1. "I need a Nose Mining Czar. That's what I need. Note to self..."
2. "Let me see if I can dig out another justification for ObamaCare."
3. Axelrod fumed. "Dammit, Hussein. For the last time. Farrakhan lied. There's no 'white man's tracking chip' implanted in your nostril!"
4. B.O. responds to the question, "How can the country afford a new health care entitlement when we're already facing ten trillion in deficits?" by hocking a loogie onto Major Garrett.
5. "Ow! my nose! Dammit! When will I remember that thing's a window not a door!"
Best of Submariner
We coulda feasted in Kenya for a WEEK on this one!
Best of metalgarth
Great... our Commander in Chief can amuse himself for hours by playing 'I got your nose' with himself. Just what we needed to show the Ruskies
Best of Van Helsing
The One astounded his media admirers by extracting a five-pounder from his nose. But before he could eat it, his head caved in.
Best of Rodney Dill
That nose shovel ready?
Best of Army of Dad
After his unexpected bloody nose had finally stopped Obama picked some cotton.
ATDHE
Best of molson
I can't wait to flick this one on Joe. He loves when I do that.
Best of GregMan
Just off screen: the White House Press Corp jostling each other for position for when the Holy One flicks his booger on the ground.
Best of Mr. Hankey
The keyhole video of Obama wasn't quite as interesting as Erin Andrews', but it still got Keith Olbermann off.
Best of SamEyeAm
"...and after you remove the bug, get your ass to Mars!"
Best of mega
Having received payment in full from Glen Beck, the triffid carefully planned its strike, inching ever closer to Obama's arm.
30 comments:
"What time is it?"
"Five after one."
Note to self: No BJ requests - Muh'chel has a hekkova right...

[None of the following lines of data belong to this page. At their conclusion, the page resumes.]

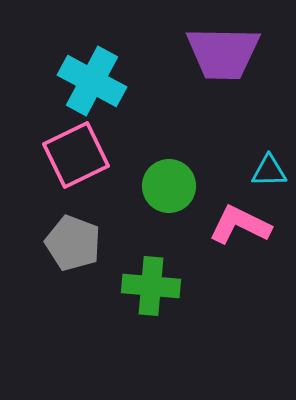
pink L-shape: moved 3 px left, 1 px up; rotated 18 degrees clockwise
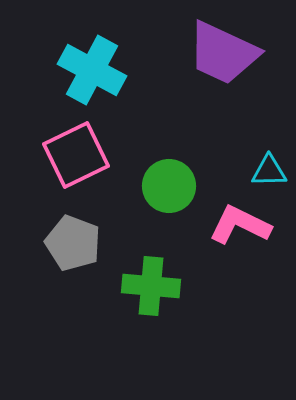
purple trapezoid: rotated 24 degrees clockwise
cyan cross: moved 11 px up
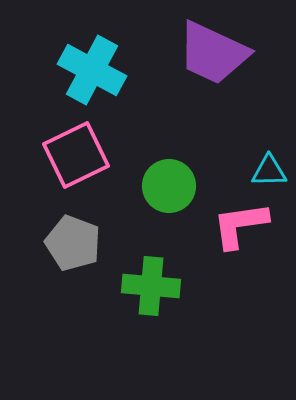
purple trapezoid: moved 10 px left
pink L-shape: rotated 34 degrees counterclockwise
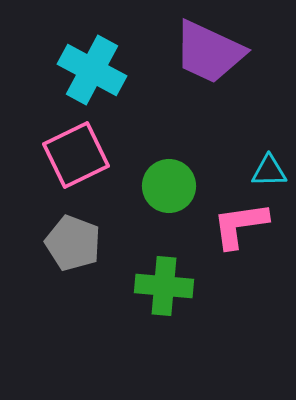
purple trapezoid: moved 4 px left, 1 px up
green cross: moved 13 px right
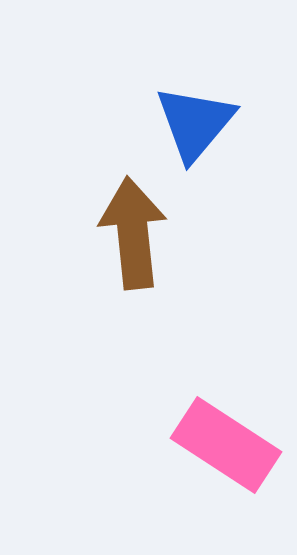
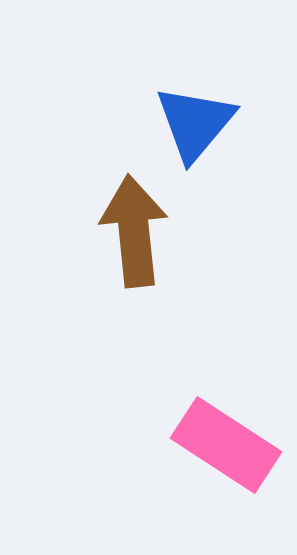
brown arrow: moved 1 px right, 2 px up
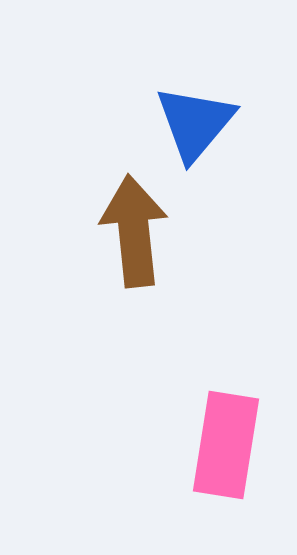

Damn Teddy for dieing before we got Obamacare passed...
We coulda feasted in Kenya for a WEEK on this one!
Great... our Commander in Chief can amuse himself for hours by playing 'I got your nose' with himself. Just what we needed to show the Ruskies
The One astounded his media admirers by extracting a five-pounder from his nose. But before he could eat it, his head caved in.
That nose shovel ready?
After his unexpected bloody nose had finally stopped Obama picked some cotton.
ATDHE
Obama thought bubble: Damn, those tv people all smell really bad-nothing like when I am watching them on tv.
That greeny was bitterly clinging in there!
Oh shit, there goes some more of my brains!
In his head he knows Pinocchio is just a story, but after some of the things he says, his heart tells him to always check and make sure.
I can't wait to flick this one on Joe. He loves when I do that.
Just off screen: the White House Press Corp jostling each other for position for when the Holy One flicks his booger on the ground.
"I can SO walk and pick my nose at the same time!" said The Lightbringer as he tripped and smashed into the wall, breaking both his nose and his finger.
The Prophet Obama wipes his nose after sticking it so far up Putin's backside.
Unobserved save for one photographer, the Envoy prepares to shed his human skin before transmitting his latest report back to the orbiting mothership.
once you pick socialism, you never go back!
The keyhole video of Obama wasn't quite as interesting as Erin Andrews', but it still got Keith Olbermann off.
BHO secretly admired 'Stimpy' and had his own Magic Nose Goblin Collection, under a Jefferson table.
wv: pichnes, ironic when pronounced with a Berliner accent.
"...and then it came to me. The Pick!"
What's the difference between broccoli and boogers? There's no guarantee Chairman O eats his broccoli!
"...and after you remove the bug, get your ass to Mars!"
Violet Beauregard: "Smoking's a nasty habit!"
Willy Wonka: "I know a worse one."
Obablama's Press Secretary makes a hasty clarification: "Although the camera angle does give the impression he's a picker, he was actually blowing his nose into his coat sleeve like he always does! Now, can we get back to politics, please?"
"I know - Kyle Klebba for Booger Czar. He's perfect!"
Having received payment in full from Glen Beck, the triffid carefully planned its strike, inching ever closer to Obama's arm.
Getting away for a moment from the Gates beer picnic, Barack discovered that he is, in fact, allergic to white people.
"Is this mic working? Anybody there? Hey guys, I was thinking, let's try something new at this press conference. Can you get me an argument for health care reform that isn't total f'ing bullshit?"
Obama weight his options, thoughtfully. Tell M'Chel to knock it off with all the friekin' gardening already, or just pull up all these vegetables and flowers from the oval office and let her know later. A conundrum.